> _ASSIGNED TASK_: Lines below that include the word "traitement" should each be copied.

> _Dataset entries_:
-----

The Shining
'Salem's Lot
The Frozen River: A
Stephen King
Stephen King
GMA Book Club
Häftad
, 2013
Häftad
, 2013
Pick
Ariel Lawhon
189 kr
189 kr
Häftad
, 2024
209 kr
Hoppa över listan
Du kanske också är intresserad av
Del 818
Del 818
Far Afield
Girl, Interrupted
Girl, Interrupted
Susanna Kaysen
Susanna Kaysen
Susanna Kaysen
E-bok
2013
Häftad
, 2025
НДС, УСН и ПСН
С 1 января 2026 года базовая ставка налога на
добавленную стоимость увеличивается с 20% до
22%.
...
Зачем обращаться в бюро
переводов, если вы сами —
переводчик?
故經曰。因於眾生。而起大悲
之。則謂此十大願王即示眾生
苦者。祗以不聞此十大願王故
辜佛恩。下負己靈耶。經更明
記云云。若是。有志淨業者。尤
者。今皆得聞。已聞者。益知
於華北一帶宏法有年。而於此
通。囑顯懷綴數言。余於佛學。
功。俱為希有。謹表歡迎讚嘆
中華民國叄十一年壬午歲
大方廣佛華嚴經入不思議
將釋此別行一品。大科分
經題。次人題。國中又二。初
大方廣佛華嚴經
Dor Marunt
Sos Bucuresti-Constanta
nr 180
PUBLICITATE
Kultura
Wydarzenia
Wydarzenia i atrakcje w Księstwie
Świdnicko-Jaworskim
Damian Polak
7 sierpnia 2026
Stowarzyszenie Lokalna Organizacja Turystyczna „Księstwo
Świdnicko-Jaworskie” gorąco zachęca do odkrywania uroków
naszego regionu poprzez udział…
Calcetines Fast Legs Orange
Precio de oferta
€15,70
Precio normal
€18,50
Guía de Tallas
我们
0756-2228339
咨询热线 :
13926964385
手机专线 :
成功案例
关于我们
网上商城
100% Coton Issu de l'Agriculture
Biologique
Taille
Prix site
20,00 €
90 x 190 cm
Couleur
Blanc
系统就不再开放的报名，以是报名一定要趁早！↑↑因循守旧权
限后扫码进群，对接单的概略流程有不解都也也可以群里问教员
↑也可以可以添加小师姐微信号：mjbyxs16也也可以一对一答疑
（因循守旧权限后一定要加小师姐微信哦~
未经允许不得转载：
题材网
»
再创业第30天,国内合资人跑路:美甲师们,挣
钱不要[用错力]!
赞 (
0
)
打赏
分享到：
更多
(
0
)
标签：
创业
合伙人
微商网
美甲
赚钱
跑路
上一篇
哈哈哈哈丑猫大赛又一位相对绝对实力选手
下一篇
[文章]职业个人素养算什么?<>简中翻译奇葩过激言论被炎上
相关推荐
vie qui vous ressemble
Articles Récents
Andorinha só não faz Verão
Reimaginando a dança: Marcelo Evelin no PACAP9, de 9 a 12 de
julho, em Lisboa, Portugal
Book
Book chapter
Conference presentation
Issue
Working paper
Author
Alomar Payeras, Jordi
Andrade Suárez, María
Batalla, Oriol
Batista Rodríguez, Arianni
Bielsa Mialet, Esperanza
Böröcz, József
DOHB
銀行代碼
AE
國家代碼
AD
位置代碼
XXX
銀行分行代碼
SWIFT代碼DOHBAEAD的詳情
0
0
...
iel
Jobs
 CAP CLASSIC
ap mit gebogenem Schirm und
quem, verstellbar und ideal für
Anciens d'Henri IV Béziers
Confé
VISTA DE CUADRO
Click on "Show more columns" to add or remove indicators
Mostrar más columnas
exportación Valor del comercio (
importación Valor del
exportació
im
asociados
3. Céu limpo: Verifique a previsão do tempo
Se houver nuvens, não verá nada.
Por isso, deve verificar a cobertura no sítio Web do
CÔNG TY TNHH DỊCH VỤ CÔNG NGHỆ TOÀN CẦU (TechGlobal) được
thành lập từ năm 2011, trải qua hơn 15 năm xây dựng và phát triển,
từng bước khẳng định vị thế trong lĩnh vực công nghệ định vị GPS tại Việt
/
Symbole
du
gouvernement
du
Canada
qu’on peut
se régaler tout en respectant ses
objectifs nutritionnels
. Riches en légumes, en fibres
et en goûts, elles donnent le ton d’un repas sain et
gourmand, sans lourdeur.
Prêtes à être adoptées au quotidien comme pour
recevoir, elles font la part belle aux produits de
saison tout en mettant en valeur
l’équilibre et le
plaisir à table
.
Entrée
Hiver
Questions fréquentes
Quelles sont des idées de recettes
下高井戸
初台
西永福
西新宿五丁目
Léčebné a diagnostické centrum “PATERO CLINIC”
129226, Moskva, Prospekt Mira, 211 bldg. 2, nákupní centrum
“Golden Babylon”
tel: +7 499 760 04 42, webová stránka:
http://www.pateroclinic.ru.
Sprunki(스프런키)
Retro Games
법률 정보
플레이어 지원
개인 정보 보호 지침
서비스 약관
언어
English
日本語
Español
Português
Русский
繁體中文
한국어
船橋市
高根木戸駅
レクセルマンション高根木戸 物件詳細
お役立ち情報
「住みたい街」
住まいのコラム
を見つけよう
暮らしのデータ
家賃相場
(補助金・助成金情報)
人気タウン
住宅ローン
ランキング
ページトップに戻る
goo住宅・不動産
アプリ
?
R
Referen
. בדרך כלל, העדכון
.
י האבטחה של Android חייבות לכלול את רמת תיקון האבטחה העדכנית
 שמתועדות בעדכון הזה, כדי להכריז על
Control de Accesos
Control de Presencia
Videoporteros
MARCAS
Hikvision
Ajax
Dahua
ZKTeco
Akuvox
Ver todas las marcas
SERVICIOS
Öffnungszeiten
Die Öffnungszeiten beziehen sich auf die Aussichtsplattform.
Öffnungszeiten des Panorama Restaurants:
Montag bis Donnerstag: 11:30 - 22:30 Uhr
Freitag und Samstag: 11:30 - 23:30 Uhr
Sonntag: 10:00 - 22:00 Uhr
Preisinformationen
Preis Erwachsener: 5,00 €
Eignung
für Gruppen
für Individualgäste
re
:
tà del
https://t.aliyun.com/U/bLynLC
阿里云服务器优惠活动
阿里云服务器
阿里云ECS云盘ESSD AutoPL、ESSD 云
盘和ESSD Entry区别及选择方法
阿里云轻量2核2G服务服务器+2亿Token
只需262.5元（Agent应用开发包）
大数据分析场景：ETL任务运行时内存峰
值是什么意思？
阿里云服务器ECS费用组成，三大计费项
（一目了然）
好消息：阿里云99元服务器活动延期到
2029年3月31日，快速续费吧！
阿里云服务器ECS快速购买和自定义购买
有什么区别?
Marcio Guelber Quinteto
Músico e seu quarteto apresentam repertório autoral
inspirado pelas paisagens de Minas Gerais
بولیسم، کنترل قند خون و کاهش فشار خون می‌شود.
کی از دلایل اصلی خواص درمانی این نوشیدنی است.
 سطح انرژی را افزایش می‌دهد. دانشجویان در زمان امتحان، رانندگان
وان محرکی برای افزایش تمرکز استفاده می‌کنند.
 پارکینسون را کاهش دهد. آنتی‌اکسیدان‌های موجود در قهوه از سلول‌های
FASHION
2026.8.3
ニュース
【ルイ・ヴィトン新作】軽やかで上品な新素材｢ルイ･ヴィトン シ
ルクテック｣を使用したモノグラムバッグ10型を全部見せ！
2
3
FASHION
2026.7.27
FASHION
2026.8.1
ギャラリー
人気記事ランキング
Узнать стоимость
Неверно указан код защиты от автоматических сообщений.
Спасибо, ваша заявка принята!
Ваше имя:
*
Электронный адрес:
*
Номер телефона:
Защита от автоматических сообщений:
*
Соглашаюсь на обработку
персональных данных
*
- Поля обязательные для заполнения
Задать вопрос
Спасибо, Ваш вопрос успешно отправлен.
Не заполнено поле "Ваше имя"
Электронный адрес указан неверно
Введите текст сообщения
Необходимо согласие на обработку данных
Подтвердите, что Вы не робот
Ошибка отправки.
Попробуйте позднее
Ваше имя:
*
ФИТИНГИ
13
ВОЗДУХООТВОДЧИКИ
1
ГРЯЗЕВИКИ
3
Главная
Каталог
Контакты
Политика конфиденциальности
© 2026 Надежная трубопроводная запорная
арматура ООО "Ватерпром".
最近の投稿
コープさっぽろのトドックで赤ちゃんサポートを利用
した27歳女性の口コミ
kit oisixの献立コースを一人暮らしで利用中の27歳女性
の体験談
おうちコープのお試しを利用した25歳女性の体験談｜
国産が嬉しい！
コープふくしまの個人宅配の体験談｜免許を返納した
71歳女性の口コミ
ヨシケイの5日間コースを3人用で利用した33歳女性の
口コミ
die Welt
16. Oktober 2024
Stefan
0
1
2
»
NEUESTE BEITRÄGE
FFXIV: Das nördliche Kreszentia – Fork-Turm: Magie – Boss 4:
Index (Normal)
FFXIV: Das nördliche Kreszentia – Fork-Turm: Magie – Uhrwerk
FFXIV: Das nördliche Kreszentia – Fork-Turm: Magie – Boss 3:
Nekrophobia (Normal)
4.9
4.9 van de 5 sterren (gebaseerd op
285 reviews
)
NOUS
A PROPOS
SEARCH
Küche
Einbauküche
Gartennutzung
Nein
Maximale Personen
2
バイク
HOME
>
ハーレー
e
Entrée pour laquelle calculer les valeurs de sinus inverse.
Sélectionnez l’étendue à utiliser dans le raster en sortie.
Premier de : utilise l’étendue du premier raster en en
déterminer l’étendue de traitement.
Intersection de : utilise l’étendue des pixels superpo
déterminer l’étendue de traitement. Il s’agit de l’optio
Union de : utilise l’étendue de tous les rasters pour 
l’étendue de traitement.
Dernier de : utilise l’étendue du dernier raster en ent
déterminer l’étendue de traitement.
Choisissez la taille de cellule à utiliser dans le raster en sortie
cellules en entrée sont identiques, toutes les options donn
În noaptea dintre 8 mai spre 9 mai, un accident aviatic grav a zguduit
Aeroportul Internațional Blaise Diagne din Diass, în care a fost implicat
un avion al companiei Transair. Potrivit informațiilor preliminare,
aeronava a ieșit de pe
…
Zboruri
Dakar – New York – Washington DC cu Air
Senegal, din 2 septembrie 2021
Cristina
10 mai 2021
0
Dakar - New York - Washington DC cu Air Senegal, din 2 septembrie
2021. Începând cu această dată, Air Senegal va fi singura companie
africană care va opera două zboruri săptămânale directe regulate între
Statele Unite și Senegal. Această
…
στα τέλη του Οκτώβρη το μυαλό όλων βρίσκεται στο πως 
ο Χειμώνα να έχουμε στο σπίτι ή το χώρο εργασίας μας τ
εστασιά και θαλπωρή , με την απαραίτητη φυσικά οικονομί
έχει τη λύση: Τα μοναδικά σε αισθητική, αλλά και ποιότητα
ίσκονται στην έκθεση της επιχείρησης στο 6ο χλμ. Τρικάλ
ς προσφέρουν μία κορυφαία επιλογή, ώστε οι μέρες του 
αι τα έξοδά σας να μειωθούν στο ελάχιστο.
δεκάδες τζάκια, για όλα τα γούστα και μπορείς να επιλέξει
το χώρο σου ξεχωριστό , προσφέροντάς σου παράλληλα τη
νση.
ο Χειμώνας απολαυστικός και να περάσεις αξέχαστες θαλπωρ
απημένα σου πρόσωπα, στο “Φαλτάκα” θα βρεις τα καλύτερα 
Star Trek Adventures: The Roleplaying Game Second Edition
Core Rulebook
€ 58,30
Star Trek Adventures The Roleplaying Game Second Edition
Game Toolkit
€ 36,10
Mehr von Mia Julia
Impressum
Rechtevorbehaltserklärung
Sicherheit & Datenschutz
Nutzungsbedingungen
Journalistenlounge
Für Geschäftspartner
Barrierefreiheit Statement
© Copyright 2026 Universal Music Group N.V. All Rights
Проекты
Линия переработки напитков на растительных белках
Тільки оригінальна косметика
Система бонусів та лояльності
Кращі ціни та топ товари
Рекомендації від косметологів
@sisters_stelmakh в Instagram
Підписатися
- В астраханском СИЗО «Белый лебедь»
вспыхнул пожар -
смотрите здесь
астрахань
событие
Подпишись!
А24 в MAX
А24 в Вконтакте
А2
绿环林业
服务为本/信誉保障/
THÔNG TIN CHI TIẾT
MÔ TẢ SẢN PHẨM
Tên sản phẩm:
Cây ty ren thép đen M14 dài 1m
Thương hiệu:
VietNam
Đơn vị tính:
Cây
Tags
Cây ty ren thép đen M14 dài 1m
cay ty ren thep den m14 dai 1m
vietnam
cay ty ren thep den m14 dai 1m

-----

> _TASK RESULT_:
déterminer l’étendue de traitement.
déterminer l’étendue de traitement. Il s’agit de l’optio
l’étendue de traitement.
déterminer l’étendue de traitement.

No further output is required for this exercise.